Daily Gold and Silver Expected Range:
Gold: US$1375- $1410
Silver: US$26.35 - $27.25

Technical Analysis (by Phil Smith):
Gold enjoyed a good pullback from its very overbought condition last week and is now testing the upper Bollinger Band line again which is providing overhead resistance.
Gold had accelerated away from the uptrend line but then bounced nicely off the Fibonacci Projection target of 1,378 we drew on a while ago. See chart two. The target for this correction was 1,293 but it did not make it this time.
Importantly the weekly target from the longer term Fibonacci Projection is closer than the daily. See the weekly chart projection at 1,454.
Turnover has come right down so this latest rise does not have a great deal of push and the market is starting to touch overbought levels again so do not expect much in the way of upside from here. Keep an eye on the Bollinger.

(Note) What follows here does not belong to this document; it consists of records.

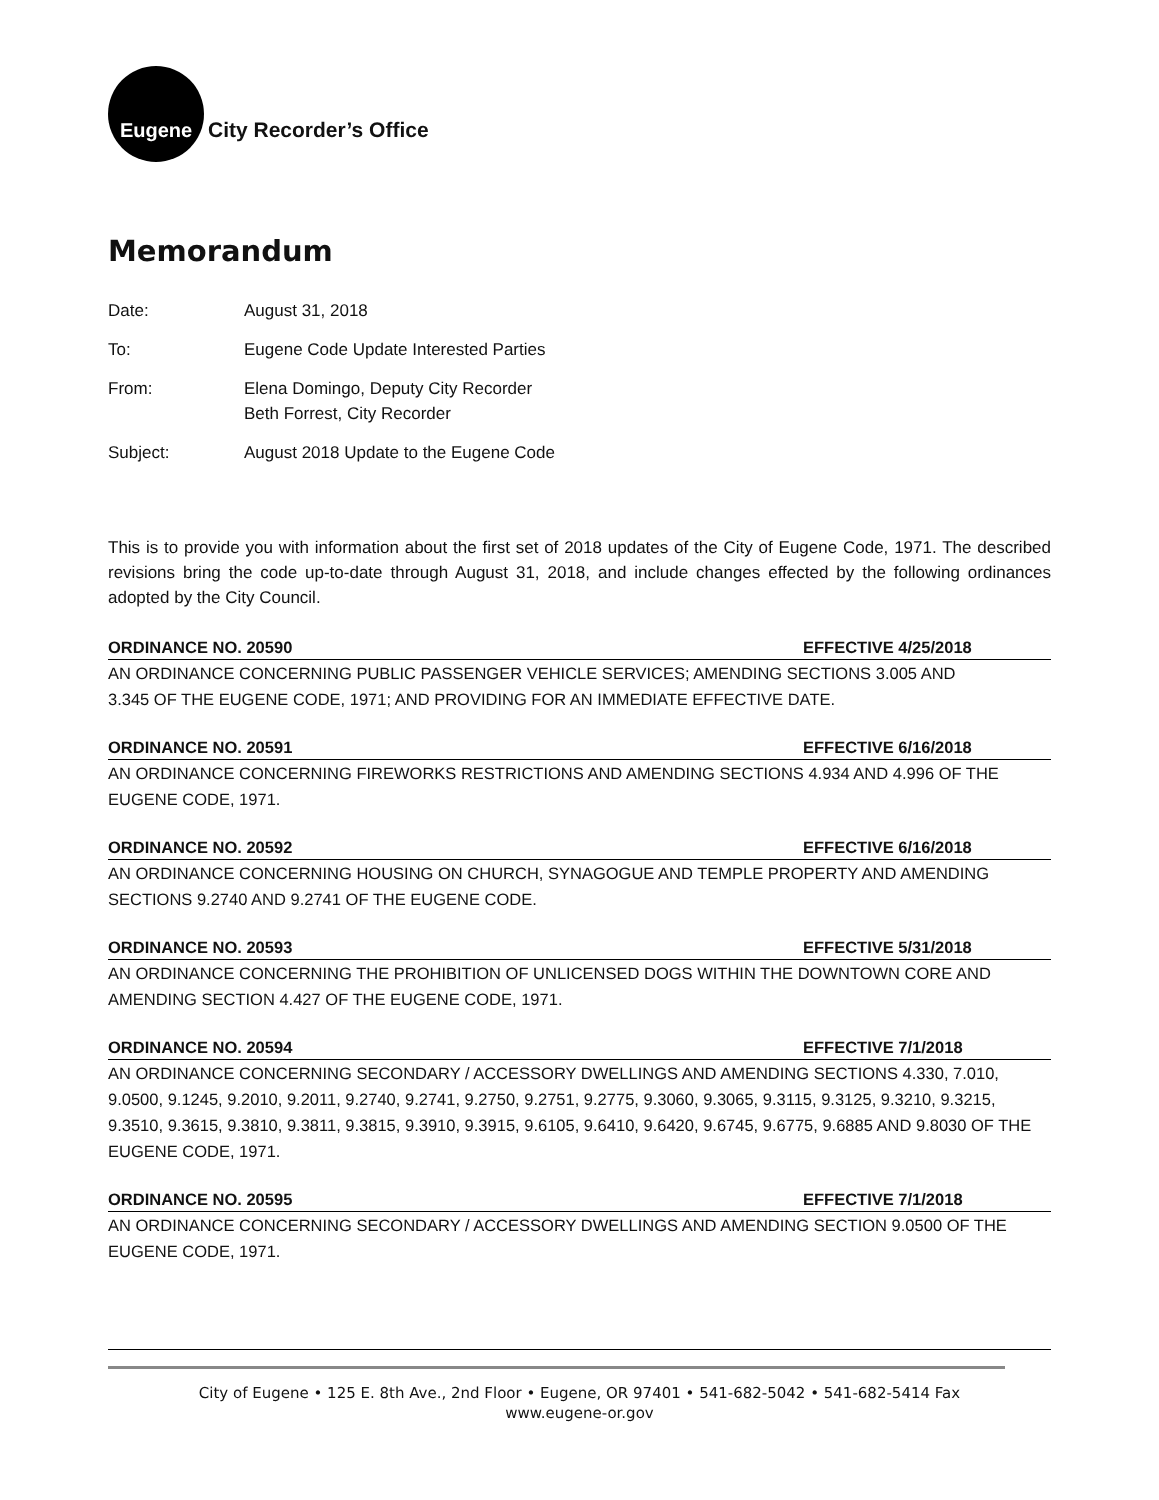Eugene
City Recorder’s Office
Memorandum
Date: August 31, 2018
To: Eugene Code Update Interested Parties
From: Elena Domingo, Deputy City Recorder
Beth Forrest, City Recorder
Subject: August 2018 Update to the Eugene Code
This is to provide you with information about the first set of 2018 updates of the City of Eugene Code, 1971. The described revisions bring the code up-to-date through August 31, 2018, and include changes effected by the following ordinances adopted by the City Council.
ORDINANCE NO. 20590 EFFECTIVE 4/25/2018
AN ORDINANCE CONCERNING PUBLIC PASSENGER VEHICLE SERVICES; AMENDING SECTIONS 3.005 AND
3.345 OF THE EUGENE CODE, 1971; AND PROVIDING FOR AN IMMEDIATE EFFECTIVE DATE.
ORDINANCE NO. 20591 EFFECTIVE 6/16/2018
AN ORDINANCE CONCERNING FIREWORKS RESTRICTIONS AND AMENDING SECTIONS 4.934 AND 4.996 OF THE EUGENE CODE, 1971.
ORDINANCE NO. 20592 EFFECTIVE 6/16/2018
AN ORDINANCE CONCERNING HOUSING ON CHURCH, SYNAGOGUE AND TEMPLE PROPERTY AND AMENDING SECTIONS 9.2740 AND 9.2741 OF THE EUGENE CODE.
ORDINANCE NO. 20593 EFFECTIVE 5/31/2018
AN ORDINANCE CONCERNING THE PROHIBITION OF UNLICENSED DOGS WITHIN THE DOWNTOWN CORE AND AMENDING SECTION 4.427 OF THE EUGENE CODE, 1971.
ORDINANCE NO. 20594 EFFECTIVE 7/1/2018
AN ORDINANCE CONCERNING SECONDARY / ACCESSORY DWELLINGS AND AMENDING SECTIONS 4.330, 7.010, 9.0500, 9.1245, 9.2010, 9.2011, 9.2740, 9.2741, 9.2750, 9.2751, 9.2775, 9.3060, 9.3065, 9.3115, 9.3125, 9.3210, 9.3215, 9.3510, 9.3615, 9.3810, 9.3811, 9.3815, 9.3910, 9.3915, 9.6105, 9.6410, 9.6420, 9.6745, 9.6775, 9.6885 AND 9.8030 OF THE EUGENE CODE, 1971.
ORDINANCE NO. 20595 EFFECTIVE 7/1/2018
AN ORDINANCE CONCERNING SECONDARY / ACCESSORY DWELLINGS AND AMENDING SECTION 9.0500 OF THE EUGENE CODE, 1971.
City of Eugene • 125 E. 8th Ave., 2nd Floor • Eugene, OR 97401 • 541-682-5042 • 541-682-5414 Fax
www.eugene-or.gov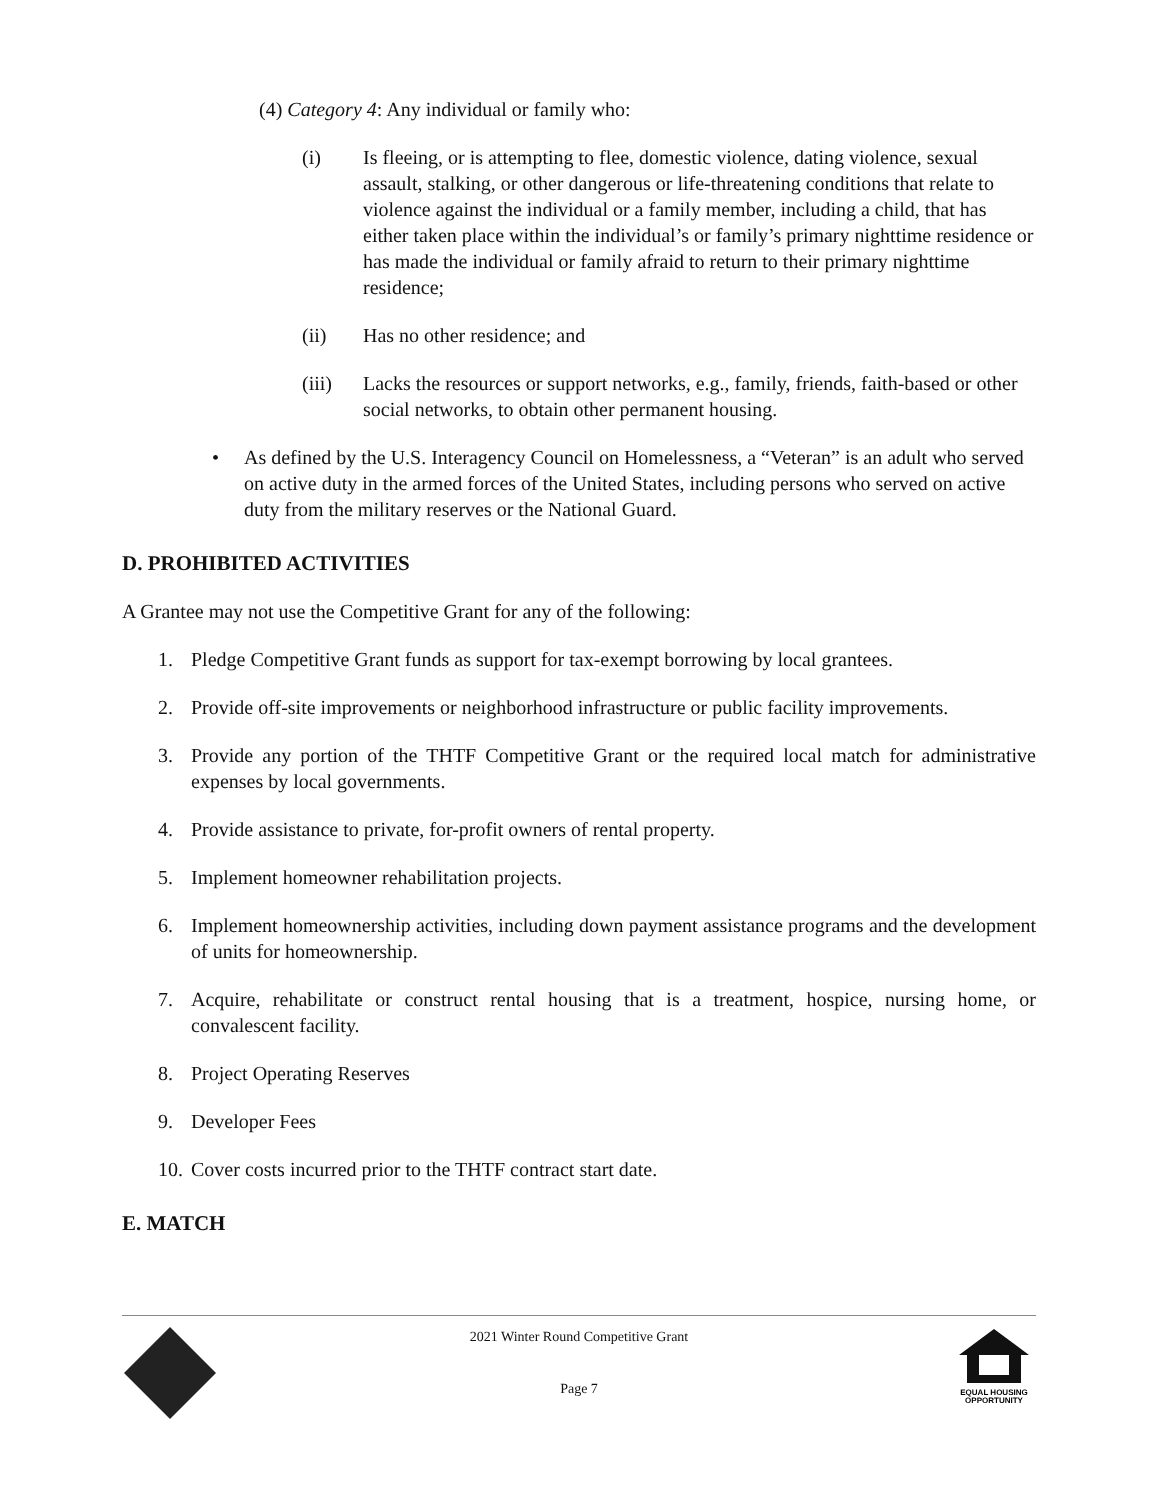(4) Category 4: Any individual or family who:
(i) Is fleeing, or is attempting to flee, domestic violence, dating violence, sexual assault, stalking, or other dangerous or life-threatening conditions that relate to violence against the individual or a family member, including a child, that has either taken place within the individual’s or family’s primary nighttime residence or has made the individual or family afraid to return to their primary nighttime residence;
(ii) Has no other residence; and
(iii) Lacks the resources or support networks, e.g., family, friends, faith-based or other social networks, to obtain other permanent housing.
• As defined by the U.S. Interagency Council on Homelessness, a “Veteran” is an adult who served on active duty in the armed forces of the United States, including persons who served on active duty from the military reserves or the National Guard.
D. PROHIBITED ACTIVITIES
A Grantee may not use the Competitive Grant for any of the following:
1. Pledge Competitive Grant funds as support for tax-exempt borrowing by local grantees.
2. Provide off-site improvements or neighborhood infrastructure or public facility improvements.
3. Provide any portion of the THTF Competitive Grant or the required local match for administrative expenses by local governments.
4. Provide assistance to private, for-profit owners of rental property.
5. Implement homeowner rehabilitation projects.
6. Implement homeownership activities, including down payment assistance programs and the development of units for homeownership.
7. Acquire, rehabilitate or construct rental housing that is a treatment, hospice, nursing home, or convalescent facility.
8. Project Operating Reserves
9. Developer Fees
10. Cover costs incurred prior to the THTF contract start date.
E. MATCH
2021 Winter Round Competitive Grant
Page 7
EQUAL HOUSING
OPPORTUNITY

The correlations for gold have normalized ie high negative with the dollar and high positive with the stock markets. The usual negative correlation with the dollar is back in place and the dollar is moving steadily to the downside. So watch the dollar closely.
I’m still watching for the beginnings of a large topping pattern at these levels. When the turnover in the market falls there is likely a lot of ‘air’ under this price. Watch the turnover very carefully.



Dollar Vs Commodities: (Courtesy of Marketwatch.com)
In a week when the Federal Reserve announced a $600 billion bond-buying plan, the above chart shows how commodities have strengthened and the dollar has dropped since the Fed’s plans were first hinted at during a speech in late August by Federal Reserve Chairman Ben Bernanke. The dollar has dropped 13%, and the Thomson Reuters/Jefferies CRB commodity price index has climbed 18%.